Medicare Supplemental Insurance
If you're just about ready, or are planning to renew, your Medicare benefits and plan options, it's a good idea to understand the variety of Medicare supplemental insurance plans available.
Known as Medigap policies, these policies help pay differences in costs that Medicare services don't cover, including portions of deductibles, co-pays, and some services.
Your geographical location or state will determine the type of Medicare gap policies available in your area. You can look up a variety of available Medicare gap policies by logging onto the main Medicare Supplemental Insurance webpage (link is on the bottom of this article).
Be prepared to answer a number of questions, including your zip code, how you rate your current health, and whether you already have Medicare supplement insurance policies in place. For example, take Los Angeles, California - a number of zip codes are available for Los Angeles, but typing in 90004 and stating that your health status is "good", and you don't have any current Medicare gap or supplemental insurance policies will offer you a page that lists the type of Medigap policies available in that area.
For example, continuing to use the Los Angeles example, you may find options for choosing a number of Medigap policies, including A, B, C, D, F, in addition to F-with a high deductible, G, and K, as well as policies L, M, and N. For Los Angeles residents, costs for such policies may average around $6,500 annually, with monthly premiums ranging from $30 to $165.
A resident from Concord, New Hampshire may be offered many of the same policies at similar prices, but not Policy D. It all depends on location.
Take the time to research and understand what each type of Medicare supplemental or Medigap insurance covers. For example, Medicare Part A covers 100% of approved amounts for the first 20 days in a skilled nursing facility.
Between 21 days up to 100 days, Medicare will pay everything except $141.50 a day. After 100 days, Medicare Part A doesn't pay at all.

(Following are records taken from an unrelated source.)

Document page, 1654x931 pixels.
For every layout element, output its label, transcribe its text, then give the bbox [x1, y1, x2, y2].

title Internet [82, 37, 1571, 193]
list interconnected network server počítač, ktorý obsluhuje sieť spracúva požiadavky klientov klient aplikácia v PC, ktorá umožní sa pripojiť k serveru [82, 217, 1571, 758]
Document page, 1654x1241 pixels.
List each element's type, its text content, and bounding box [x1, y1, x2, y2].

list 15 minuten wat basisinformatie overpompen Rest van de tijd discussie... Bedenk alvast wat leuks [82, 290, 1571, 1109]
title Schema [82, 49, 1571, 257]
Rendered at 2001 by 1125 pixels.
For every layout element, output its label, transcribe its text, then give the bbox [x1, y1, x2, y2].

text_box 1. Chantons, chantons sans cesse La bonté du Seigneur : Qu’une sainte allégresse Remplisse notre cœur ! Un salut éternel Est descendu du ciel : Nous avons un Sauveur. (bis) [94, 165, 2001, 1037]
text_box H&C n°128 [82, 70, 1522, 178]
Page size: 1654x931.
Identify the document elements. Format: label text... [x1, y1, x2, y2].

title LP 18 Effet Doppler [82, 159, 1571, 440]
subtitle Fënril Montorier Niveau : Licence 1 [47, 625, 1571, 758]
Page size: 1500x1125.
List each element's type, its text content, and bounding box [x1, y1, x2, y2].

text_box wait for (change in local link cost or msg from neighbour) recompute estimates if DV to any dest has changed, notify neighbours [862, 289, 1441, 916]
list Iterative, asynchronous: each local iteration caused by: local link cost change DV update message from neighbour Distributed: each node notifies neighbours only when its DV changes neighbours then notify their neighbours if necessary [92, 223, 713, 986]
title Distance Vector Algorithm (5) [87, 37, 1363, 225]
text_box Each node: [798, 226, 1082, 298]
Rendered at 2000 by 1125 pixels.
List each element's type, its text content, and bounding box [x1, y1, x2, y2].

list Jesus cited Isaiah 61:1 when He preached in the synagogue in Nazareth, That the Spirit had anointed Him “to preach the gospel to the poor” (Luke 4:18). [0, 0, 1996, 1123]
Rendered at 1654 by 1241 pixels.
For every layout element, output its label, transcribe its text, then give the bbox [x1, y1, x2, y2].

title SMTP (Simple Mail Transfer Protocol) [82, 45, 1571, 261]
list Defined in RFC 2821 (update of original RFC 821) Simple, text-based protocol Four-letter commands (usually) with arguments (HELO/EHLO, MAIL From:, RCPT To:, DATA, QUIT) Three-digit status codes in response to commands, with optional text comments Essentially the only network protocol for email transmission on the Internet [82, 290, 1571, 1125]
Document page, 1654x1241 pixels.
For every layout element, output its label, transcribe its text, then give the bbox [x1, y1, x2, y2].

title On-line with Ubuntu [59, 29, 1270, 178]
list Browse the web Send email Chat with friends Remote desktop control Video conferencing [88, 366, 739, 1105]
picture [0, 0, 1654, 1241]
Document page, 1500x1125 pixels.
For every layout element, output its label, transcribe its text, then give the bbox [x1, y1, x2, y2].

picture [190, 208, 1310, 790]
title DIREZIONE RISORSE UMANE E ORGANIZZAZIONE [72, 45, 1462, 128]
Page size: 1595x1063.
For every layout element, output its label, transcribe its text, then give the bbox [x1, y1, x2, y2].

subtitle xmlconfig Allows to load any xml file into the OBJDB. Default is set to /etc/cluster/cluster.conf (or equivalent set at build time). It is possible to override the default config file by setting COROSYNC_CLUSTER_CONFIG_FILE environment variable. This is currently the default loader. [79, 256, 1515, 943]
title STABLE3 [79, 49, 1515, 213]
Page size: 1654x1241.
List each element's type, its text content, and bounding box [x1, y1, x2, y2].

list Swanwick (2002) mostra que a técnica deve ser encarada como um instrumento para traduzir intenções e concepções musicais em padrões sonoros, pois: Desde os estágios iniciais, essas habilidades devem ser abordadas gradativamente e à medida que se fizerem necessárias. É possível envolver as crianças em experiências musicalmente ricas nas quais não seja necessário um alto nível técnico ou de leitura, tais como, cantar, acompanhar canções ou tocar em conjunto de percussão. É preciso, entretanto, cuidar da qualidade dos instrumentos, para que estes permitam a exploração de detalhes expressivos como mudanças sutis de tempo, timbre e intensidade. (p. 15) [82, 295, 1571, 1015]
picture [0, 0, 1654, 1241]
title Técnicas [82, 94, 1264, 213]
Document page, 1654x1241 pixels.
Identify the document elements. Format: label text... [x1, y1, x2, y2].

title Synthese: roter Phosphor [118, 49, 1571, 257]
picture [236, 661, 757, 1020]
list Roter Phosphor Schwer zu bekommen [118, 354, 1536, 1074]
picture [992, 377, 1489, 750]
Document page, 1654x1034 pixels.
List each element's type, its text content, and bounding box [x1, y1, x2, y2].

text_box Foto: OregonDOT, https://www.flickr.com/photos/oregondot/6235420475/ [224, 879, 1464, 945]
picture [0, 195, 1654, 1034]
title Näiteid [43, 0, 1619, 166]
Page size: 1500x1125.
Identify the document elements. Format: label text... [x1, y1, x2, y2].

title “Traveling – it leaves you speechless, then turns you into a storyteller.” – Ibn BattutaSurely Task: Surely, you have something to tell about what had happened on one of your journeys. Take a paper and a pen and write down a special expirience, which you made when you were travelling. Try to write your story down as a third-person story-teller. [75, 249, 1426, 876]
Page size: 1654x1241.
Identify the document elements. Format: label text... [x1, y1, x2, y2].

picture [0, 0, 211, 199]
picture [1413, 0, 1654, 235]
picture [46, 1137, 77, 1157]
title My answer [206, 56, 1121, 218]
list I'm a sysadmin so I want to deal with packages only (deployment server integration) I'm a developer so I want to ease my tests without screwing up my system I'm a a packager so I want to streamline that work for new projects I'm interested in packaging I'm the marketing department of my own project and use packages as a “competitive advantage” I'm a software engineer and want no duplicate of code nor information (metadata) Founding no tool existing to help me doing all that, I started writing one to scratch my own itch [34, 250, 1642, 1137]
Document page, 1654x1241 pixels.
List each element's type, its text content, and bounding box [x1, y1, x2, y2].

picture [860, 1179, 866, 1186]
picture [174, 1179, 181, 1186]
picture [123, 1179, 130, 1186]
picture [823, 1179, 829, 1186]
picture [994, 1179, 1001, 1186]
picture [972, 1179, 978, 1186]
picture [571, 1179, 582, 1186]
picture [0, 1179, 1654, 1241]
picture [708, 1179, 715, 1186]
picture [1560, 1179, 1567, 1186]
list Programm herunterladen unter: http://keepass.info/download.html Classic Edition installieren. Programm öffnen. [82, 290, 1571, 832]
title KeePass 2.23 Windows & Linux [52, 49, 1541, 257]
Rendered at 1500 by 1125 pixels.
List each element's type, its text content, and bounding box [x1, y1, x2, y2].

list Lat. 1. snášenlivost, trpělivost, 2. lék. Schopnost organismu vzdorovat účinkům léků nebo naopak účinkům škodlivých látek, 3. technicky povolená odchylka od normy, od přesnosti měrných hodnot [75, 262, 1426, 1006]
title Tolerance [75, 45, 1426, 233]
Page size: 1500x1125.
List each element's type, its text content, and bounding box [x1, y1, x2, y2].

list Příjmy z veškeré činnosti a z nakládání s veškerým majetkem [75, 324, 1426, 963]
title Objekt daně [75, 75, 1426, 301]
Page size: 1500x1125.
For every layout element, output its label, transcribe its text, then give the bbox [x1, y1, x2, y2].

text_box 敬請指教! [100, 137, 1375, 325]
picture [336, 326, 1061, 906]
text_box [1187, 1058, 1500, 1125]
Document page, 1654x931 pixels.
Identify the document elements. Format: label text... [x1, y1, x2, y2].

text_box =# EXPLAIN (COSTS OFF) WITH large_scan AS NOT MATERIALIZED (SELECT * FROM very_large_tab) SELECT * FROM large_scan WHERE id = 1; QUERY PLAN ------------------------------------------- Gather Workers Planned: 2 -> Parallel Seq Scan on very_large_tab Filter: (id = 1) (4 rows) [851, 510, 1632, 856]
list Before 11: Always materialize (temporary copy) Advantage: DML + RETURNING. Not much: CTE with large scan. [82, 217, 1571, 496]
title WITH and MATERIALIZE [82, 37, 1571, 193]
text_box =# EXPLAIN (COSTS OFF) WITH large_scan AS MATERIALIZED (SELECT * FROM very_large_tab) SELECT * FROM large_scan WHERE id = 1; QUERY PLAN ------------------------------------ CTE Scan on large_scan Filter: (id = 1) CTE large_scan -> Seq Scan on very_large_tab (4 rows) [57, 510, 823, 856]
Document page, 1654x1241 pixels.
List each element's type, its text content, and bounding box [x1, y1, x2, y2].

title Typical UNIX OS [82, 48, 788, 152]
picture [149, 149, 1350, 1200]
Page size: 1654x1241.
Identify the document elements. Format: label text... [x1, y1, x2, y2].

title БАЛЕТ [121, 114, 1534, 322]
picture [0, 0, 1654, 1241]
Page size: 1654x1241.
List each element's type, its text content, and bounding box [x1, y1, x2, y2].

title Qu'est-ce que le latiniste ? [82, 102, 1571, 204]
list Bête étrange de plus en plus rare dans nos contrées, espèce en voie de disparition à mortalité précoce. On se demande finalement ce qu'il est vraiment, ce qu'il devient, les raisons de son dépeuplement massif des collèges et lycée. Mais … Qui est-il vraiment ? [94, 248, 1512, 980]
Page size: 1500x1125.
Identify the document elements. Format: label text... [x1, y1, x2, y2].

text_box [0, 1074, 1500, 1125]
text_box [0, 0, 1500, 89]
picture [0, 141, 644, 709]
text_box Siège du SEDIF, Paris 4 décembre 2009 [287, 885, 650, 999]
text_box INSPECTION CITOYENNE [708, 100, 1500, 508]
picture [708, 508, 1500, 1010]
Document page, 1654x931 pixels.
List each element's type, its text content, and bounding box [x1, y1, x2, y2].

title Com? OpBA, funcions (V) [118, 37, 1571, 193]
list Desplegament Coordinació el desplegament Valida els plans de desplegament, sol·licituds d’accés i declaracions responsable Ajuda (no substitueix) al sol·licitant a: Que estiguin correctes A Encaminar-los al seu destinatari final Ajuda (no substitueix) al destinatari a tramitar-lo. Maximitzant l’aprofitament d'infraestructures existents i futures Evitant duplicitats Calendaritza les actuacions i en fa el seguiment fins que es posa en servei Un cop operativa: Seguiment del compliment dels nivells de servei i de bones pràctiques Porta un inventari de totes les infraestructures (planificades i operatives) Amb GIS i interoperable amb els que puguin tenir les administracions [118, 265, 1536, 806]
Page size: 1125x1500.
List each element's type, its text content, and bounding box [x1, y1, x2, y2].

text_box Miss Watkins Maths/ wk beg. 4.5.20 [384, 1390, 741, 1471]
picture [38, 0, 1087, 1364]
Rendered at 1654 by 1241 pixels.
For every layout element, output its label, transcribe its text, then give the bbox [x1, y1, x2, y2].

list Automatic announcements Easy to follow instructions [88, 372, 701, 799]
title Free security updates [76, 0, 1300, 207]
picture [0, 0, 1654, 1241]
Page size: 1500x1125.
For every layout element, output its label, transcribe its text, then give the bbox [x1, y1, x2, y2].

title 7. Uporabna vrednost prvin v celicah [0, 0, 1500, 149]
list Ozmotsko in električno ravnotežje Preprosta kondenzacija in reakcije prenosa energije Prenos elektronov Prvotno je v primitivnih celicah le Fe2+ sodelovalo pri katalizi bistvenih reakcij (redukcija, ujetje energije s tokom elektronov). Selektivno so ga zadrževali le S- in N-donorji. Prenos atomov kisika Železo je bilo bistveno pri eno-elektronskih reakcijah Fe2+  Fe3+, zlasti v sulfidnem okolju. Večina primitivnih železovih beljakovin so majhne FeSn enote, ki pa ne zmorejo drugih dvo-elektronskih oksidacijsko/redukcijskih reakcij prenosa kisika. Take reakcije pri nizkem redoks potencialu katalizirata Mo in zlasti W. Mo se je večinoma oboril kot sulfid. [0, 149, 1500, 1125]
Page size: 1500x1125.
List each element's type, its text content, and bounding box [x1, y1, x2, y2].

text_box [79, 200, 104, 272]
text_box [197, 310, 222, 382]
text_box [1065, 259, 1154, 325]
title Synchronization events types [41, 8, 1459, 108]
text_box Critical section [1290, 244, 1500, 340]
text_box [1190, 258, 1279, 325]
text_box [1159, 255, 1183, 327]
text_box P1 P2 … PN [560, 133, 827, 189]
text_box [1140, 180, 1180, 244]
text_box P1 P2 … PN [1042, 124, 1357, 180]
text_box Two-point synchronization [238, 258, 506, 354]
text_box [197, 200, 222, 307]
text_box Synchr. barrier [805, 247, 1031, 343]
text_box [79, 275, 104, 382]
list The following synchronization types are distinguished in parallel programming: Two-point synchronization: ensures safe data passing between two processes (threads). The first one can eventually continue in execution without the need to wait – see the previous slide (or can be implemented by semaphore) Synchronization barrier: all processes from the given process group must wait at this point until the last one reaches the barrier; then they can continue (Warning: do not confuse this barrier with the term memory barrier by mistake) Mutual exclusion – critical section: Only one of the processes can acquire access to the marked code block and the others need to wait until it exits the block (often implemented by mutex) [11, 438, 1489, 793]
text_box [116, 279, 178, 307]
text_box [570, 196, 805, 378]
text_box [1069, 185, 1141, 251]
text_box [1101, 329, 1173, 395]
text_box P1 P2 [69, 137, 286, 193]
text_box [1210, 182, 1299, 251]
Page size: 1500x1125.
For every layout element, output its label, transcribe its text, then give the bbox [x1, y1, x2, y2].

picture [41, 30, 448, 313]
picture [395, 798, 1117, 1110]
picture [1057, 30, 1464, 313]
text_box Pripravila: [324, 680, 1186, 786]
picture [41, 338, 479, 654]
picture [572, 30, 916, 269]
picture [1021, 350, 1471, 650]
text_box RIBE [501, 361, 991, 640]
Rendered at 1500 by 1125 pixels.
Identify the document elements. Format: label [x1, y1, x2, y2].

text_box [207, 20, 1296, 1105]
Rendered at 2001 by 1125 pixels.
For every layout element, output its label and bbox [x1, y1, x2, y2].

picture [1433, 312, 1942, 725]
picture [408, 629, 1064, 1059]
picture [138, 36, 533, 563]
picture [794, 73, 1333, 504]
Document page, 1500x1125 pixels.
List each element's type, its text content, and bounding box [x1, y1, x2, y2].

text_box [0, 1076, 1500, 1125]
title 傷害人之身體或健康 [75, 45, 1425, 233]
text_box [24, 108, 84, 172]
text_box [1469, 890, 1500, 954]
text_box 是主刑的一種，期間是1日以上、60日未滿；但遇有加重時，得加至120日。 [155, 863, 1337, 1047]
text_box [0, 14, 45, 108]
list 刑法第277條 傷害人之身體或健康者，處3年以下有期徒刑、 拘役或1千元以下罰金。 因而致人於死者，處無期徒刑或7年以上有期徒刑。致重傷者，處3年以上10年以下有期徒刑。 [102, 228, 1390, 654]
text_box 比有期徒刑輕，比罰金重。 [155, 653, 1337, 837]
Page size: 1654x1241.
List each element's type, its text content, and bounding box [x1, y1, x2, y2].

However, a Medigap policy may help pay for costs following the initial 100-day stay.
It can get rather confusing to compare all the benefits, restrictions, and covered services among Medigap or Medicare supplemental insurance plans, but such research will pay off in the long run, especially when you or your parents are able to enjoy the benefits of additional coverage.
It's important to realize that Medigap policies alone don't cover long-term care, such as that offered in a nursing home.
They also don't cover private-duty nursing care, hearing aids, eyeglasses, or dental care or vision services. An insurance company can sell what are known as "standardized" Medigap policies, which must contain specific benefits.
In order to qualify for a Medigap policy, you must already have Medicare Part A and Part B. Individuals who currently have a Medicare Advantage Plan may also apply for Medigap policies, but you have to cancel your Medicare Advantage Plan before the Medigap policy goes into effect. Medigap policies only cover one individual, and if a couple wishes to purchase Medigap policies, they must each purchase separate ones.
The best time to purchase a Medigap policy is during the open enrollment period. This period typically ranges six months in duration and will begin on the first day of the month in which you turn 65 years of age or older, and when you enroll in Medicare Part B. Individuals under 65 years of age may enroll at other times, depending on state.
The cost of your Medigap or Medicare Supplemental Insurance policy may be based on age, your community, or on your current age, meaning costs may increase as you grow older. Community-based payment premiums are set at the same rate for everyone in that community, regardless of age.
Age-rated pricing is determined by the age when you buy the Medigap policy, while the attained-age policy costs will rise slightly on a yearly basis as you get older.
Take your time in researching Medicare or supplemental insurance policies offered through Medicare and seek the advice of Medicare representatives in your community when necessary. Choose the best plan that suits your present and future needs, and be aware of restrictions, benefits, and costs before signing on the dotted line.